2. Joins with `customers` to get region = "Pacific".
3. Checks: does "Pacific" exist in the result? No → INSERT with `__pgt_dup_count = 1`.

Later, the only Pacific order is cancelled (status changes to 'cancelled', which is filtered out by `WHERE status = 'active'`). The effective delta is a DELETE of that row.

pg_trickle:
1. Decrements Pacific's `__pgt_dup_count` from 1 to 0.
2. Removes "Pacific" from the result.

All other regions are untouched. The refresh processes 1 row, not millions.

---

## DISTINCT ON

PostgreSQL's `DISTINCT ON` is a different feature from `DISTINCT`. It returns one row per group, ordered by a specified column:

```sql
SELECT DISTINCT ON (customer_id)
  customer_id, order_id, total, created_at
FROM orders
ORDER BY customer_id, created_at DESC;
```

This returns the most recent order per customer. It's a common pattern for "latest row per group."

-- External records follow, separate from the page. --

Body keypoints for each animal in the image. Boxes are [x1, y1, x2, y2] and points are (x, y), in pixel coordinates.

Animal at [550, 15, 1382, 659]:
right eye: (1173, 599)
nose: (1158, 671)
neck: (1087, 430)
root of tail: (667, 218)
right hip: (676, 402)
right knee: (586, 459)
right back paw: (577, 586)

pg_trickle handles `DISTINCT ON` with the same reference-counting approach, but the tie-breaking logic is more complex. The stream table maintains the winning row (based on the ORDER BY) and updates it when:

- A new row with a higher sort value is inserted (it becomes the new winner).
- The current winner is deleted (the next-best row becomes the winner).

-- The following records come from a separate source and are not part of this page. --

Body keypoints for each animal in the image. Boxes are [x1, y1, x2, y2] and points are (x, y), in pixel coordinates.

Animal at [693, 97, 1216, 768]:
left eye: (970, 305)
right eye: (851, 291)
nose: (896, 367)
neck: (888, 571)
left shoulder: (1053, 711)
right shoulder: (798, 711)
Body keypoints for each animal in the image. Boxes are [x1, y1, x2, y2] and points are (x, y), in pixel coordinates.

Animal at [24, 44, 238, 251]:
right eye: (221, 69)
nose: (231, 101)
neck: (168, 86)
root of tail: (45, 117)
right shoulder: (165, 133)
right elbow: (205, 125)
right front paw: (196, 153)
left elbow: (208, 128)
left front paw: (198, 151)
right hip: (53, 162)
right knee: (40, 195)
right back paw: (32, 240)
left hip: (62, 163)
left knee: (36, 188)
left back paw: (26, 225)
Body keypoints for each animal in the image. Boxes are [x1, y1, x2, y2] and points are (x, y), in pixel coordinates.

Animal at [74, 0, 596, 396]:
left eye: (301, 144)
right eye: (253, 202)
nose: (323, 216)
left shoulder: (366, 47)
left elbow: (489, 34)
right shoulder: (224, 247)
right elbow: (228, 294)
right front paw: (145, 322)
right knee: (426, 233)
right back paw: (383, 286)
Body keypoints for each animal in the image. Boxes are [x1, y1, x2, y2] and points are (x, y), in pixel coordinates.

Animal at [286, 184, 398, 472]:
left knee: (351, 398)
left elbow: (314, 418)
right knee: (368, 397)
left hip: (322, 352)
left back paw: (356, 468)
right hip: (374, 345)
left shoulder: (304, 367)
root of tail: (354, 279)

This requires knowing what the "next-best" row is, which in turn requires a lookup against the source data. The cost is O(changed groups) — for each group that was affected by the delta, one query to find the new winner.

---

## DISTINCT with Expressions

DISTINCT can appear with computed columns:

```sql
SELECT DISTINCT date_trunc('month', created_at) AS month
FROM events;
```

The reference counting applies to the *computed* value, not the raw column. Two events on different days in the same month produce the same distinct value and share a `__pgt_dup_count`.

---

## Performance

The reference-count approach makes DISTINCT maintenance O(|ΔT|) — proportional to the number of changed rows, not the table size.

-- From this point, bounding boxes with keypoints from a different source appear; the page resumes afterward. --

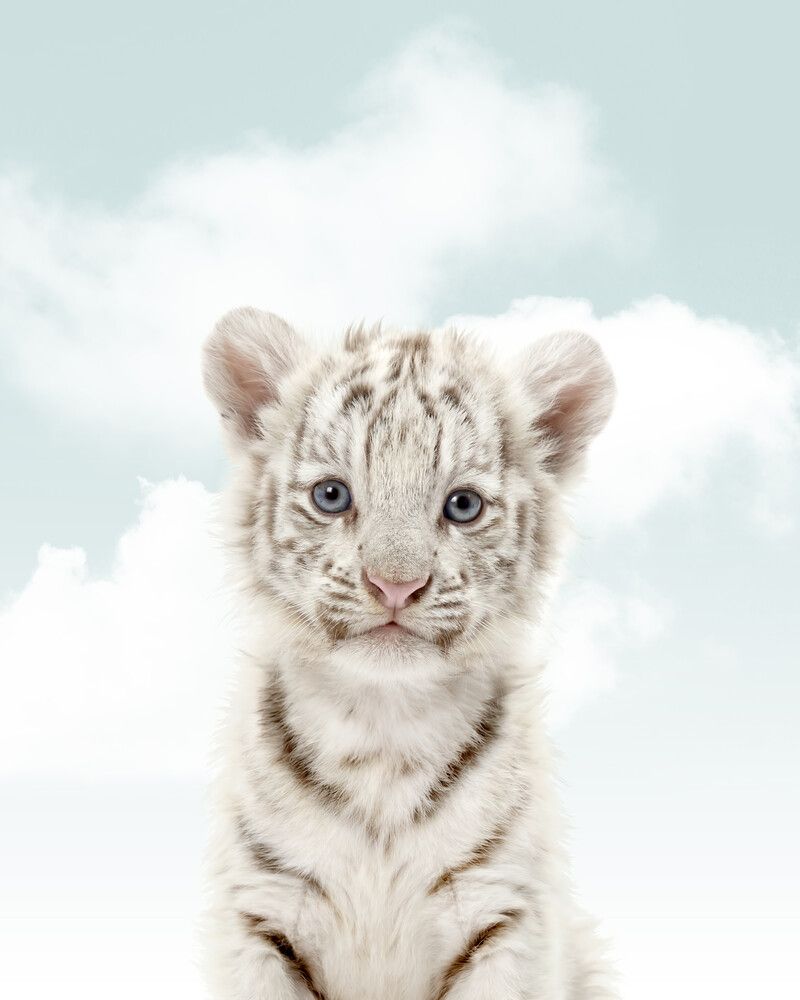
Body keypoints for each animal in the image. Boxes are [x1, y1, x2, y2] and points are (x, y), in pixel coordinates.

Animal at [201, 306, 617, 1000]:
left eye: (463, 505)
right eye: (332, 496)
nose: (395, 584)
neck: (382, 727)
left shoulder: (505, 915)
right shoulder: (260, 913)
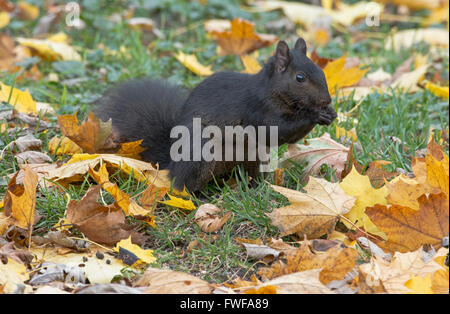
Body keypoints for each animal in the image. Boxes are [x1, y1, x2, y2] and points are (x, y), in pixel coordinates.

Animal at [96, 38, 334, 191]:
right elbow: (277, 131)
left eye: (322, 71)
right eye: (300, 78)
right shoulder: (257, 109)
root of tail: (172, 164)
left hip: (255, 156)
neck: (272, 91)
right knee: (183, 185)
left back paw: (258, 187)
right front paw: (314, 116)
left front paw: (329, 114)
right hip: (200, 155)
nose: (327, 101)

| Scenario | FULL refresh | DIFFERENTIAL refresh |
|----------|-------------|---------------------|
| 10 inserts, all in existing groups | ~500ms (full scan) | <1ms (10 counter increments) |
| 10 inserts, 2 new groups | ~500ms | <1ms (8 increments + 2 inserts) |
| 10 deletes, none empties a group | ~500ms | <1ms (10 counter decrements) |
| 10 deletes, 1 group drops to zero | ~500ms | <1ms (9 decrements + 1 delete) |

The only scenario where DIFFERENTIAL doesn't help is when the delta touches every group — but that's rare for DISTINCT queries, which by definition have fewer groups than rows.

---

## When Not to Use DISTINCT in Stream Tables

DISTINCT adds the `__pgt_dup_count` overhead to every row. If your query naturally produces unique rows (e.g., `GROUP BY` with a key that guarantees uniqueness), adding DISTINCT is redundant and wasteful.

Check with `EXPLAIN`:

```sql
EXPLAIN SELECT DISTINCT region, SUM(total)
FROM orders GROUP BY region;
```

If the `GROUP BY` already produces unique (region) rows, the DISTINCT is a no-op. Remove it — pg_trickle still maintains the stream table correctly, without the reference-counting overhead.

---

## Summary

DISTINCT in stream tables uses reference counting (`__pgt_dup_count`) to avoid full-scan deduplication. Insert increments, delete decrements, and rows are removed only when the count reaches zero.

The cost is O(delta), not O(table). For the common case — many source rows, few distinct values, small changes per cycle — this is orders of magnitude faster than recomputing.

DISTINCT ON works similarly but with tie-breaking logic. Remove DISTINCT if GROUP BY already ensures uniqueness. And don't worry about the hidden counter column — it's invisible to your queries.